ANOTHER devastated family has come forward after their cat was put down following suspected anti-freeze poisoning.
Alexia Carrington, of Prince of Wales Avenue, Flint, lost 10-year-old Sputnick two weeks ago.
She now fears for the safety of the family’s other tabby Quincy, nine.
The mum of two said: “Sputnick was my son Alistair’s cat. We got him when Alistair was born. They grew up together.
“He slept on his bed and they went everywhere together.
“Sputnick was part of the family. He was a real character. Alistair and his sister, Seren are devastated.”
Three other families have already contacted the Leader saying their pets have been lost to deliberate poisoning.
Alexia said: “It is worrying because I can’t keep Quincy inside, even though I have tried.
“Something needs to be done. Sputnick has been with us for the last ten years. It is just terrible, these people need to be dealt with.
“My cats do not go in other people’s gardens, they do not wander that far. It seems to be happening a lot.
“It has a huge impact to lose a family pet in that way.
“There are other ways to stop cats going in your garden, like putting pepper down.”

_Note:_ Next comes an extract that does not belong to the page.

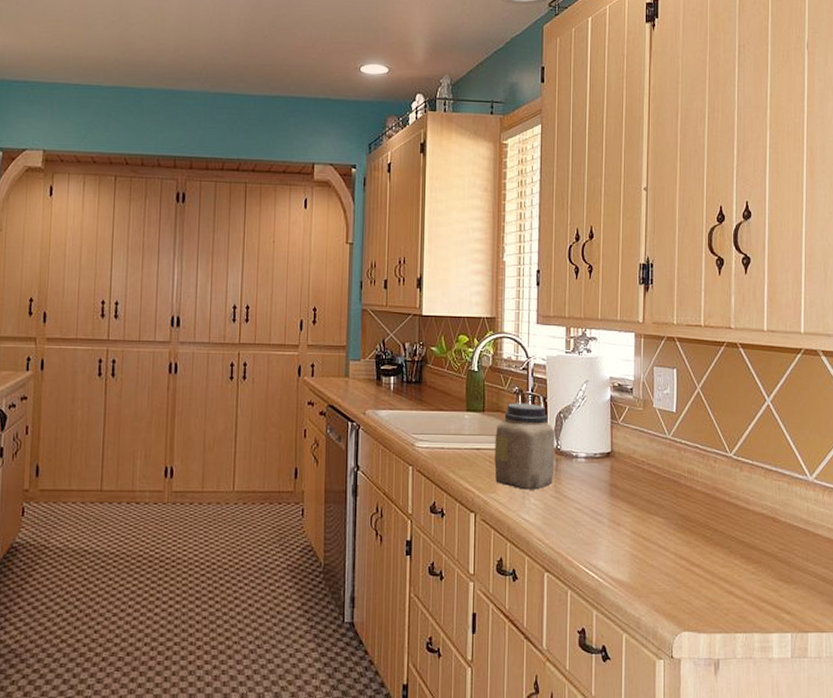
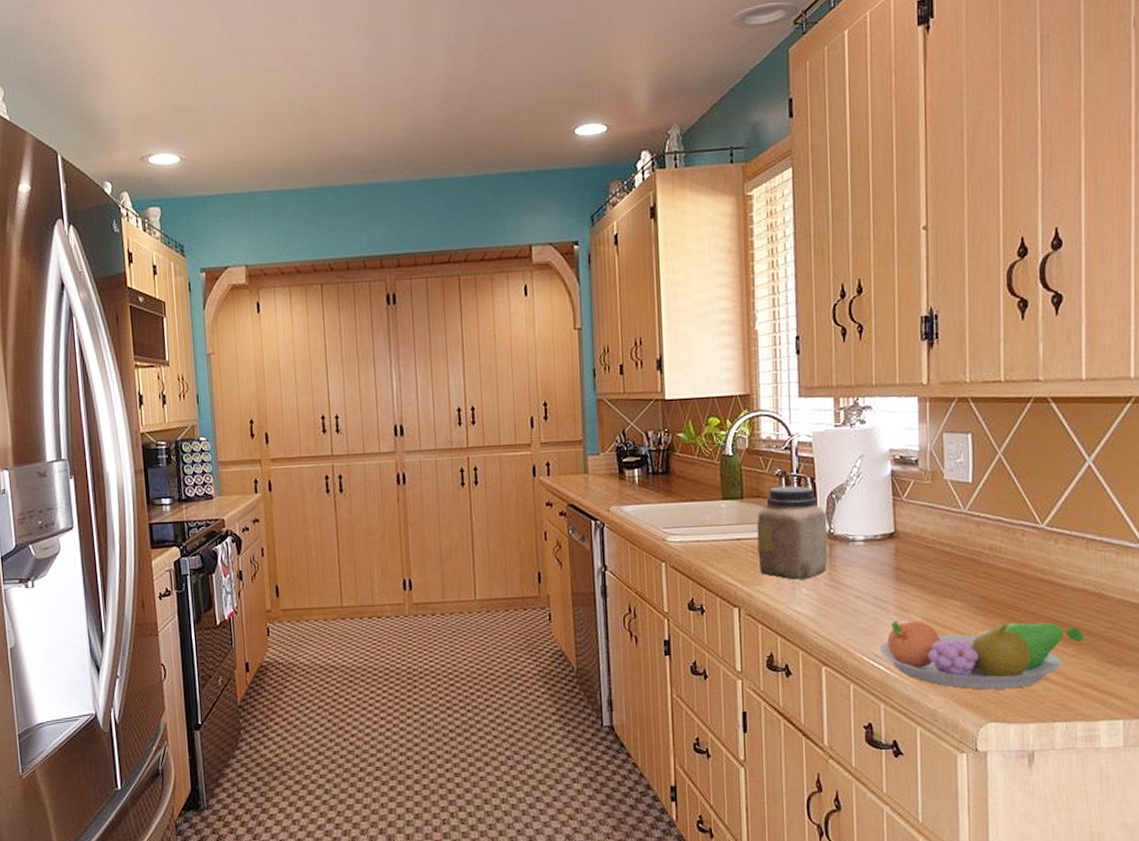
fruit bowl: none [594,532,761,601] -> present [879,619,1084,690]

RSPCA scientific officer Dr Kerry Westwood said: “If you suspect that your cat has been poisoned you must take it to a vet immediately.

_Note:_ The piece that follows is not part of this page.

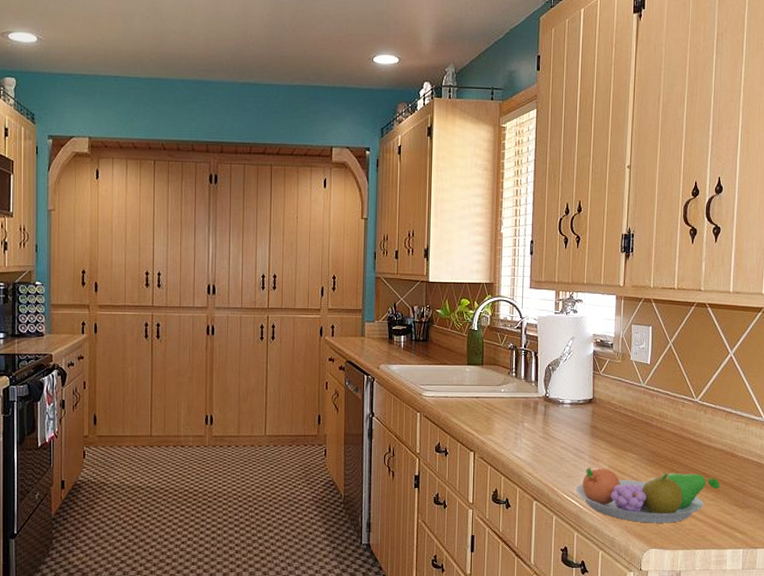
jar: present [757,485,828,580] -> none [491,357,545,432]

“If possible, you should take a sample of what the cat has eaten/drunk or the container so the vet can work out the best way to treat your pet.
“The sooner your cat receives veterinary treatment, the better their chances of survival.
“Poisoning a cat deliberately is a criminal offence.
“Under the Animal Welfare Act 2006, the maximum penalty for those found guilty of this offence is up to six months imprisonment and/or a fine of up to £20,000.”